AL: What was it like to tour with The Crystal Method?
That was superb. We actually did two tours with them in
America. We got along so well on the first one that they
invited us back for more. The second one was "The Nitrous
Oxide Tour." It was wicked. It was five and half weeks
around the country. Sell out crowds. It was fantastic platform
for us. It made us work hard on the road. We tried to raise
our game every night to win people around. We are still
in touched with The Crystal Method boys and we had a scream.
When we go out live we augment the band with a live drummer
named Jez. Jez Noble is also featured quite heavily on the
new album. Some of it is sampled. For the track "I
Go Wild" we had an old Gretsch drum kit and just sampled
loads of Noble's playing. He's always been a peripheral
player, but when we play live, he almost takes center stage
because there is a dynamism of having a live drummer. It
gives the whole band a live dynamic. That is sometimes missing
from some electronic acts.
AL: Many people know you because of the Fatboy Slim
remix of "Roll The Dice." How did you get involved
Shack: One of the first things we did was this limited
edition promo thing called "Centista." It was
never given a full release. He was one of the people who
came back with a stunning reaction to it. He was really
into the band. We sent him some more stuff. He said something
like "when the album comes out I'll do a cut rate on
a mix." And he did. It turned out superbly. He was
a big name at the time, but he wasn't a stellar superstar
as he is now. That was the only remix we had done by anyone
else besides ourselves. That has helped broadened our audience
as well as having our music included in music soundtracks.
AL: Would you like to compose entire soundtracks
Shack: We are both interested in movies. Working
with visuals is a whole new challenge. We are looking to
do some of that in the next two years.
AL: There's another song called "Neverstop"
which is being played a lot. What was that about?
Shack: There was a long track lined up for the album
called "Basement Level." It was a jazzy double
bass and breaks jam. When the final shakedown came for running
order of the record came about, it was one of those tunes
that didn't really fit in. The ideas on it we really liked.
Especially the break that happened in the middle of the
original track. What we did was we released "Basement
Level" as an MP3 through our website. We plundered
the bits that we thought we could use and they eventually
came out as "Neverstop." I just did a remix of
that as Elite Force. I sent out a few dub plates. When it's
played live it's getting a good reaction. People are also
picking up on the remix of "Beatbox Burning."
It's good to have some versions out there that are more
direct than the album.
AL: Do you interact with people on the website?
Shack: I actually program it all myself. I set it
up in 1996. A friend showed me a few basics on how to do
it and I have just taken it on from there. We have a real
active bulletin board. I post as much as anyone else. It's
good to have a direct link to the band. We are more than
happy to answer questions. In the last two or three year,
while we were waiting for this album to be released, the
website was a real life blood for us. It kept us going.

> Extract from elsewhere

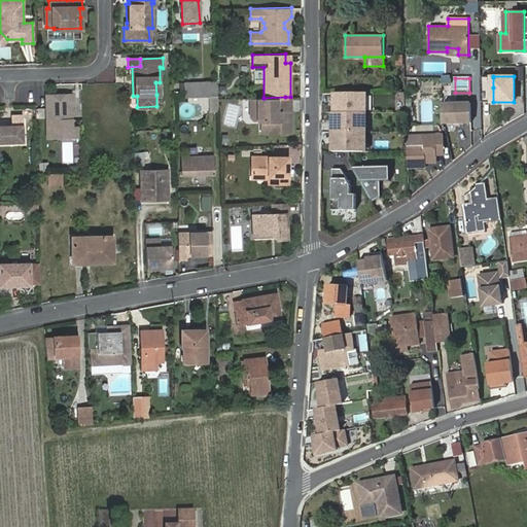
[(218,96),(217,81),(183,82),(184,97),(198,97),(208,96),(218,96)]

It gives us first hand feedback. We give stuff away and
people get to hear stuff first. It's essential to everything
we do now.
AL: I have heard your music on some of the FIFA
video games. Are you on any new games?
Shack: Yeah. I have got an Elite Force track on
the forthcoming Wipeout Fusion game. I am looking forward
to getting a complimentary copy of that. I am a big PS2
fan. I am really stuck on Silent Hill 2 at the moment.
AL: How did you choose the art that went into the
Shack: We have a friend called Dan Rickwood who
did the first album cover. He has been a friend for years.
He does all the Radiohead covers. He put us in touch with
his brother, Adam Rickwood. Dan showed us some of his brother's
work. Adam was as good as Dan. We got together with him.
We gave him a copy of the album when it was finished and
that was what he came back with. For us it absolutely hit
the nail on the head. It was exactly the right blend of
something quite human but quite digitized.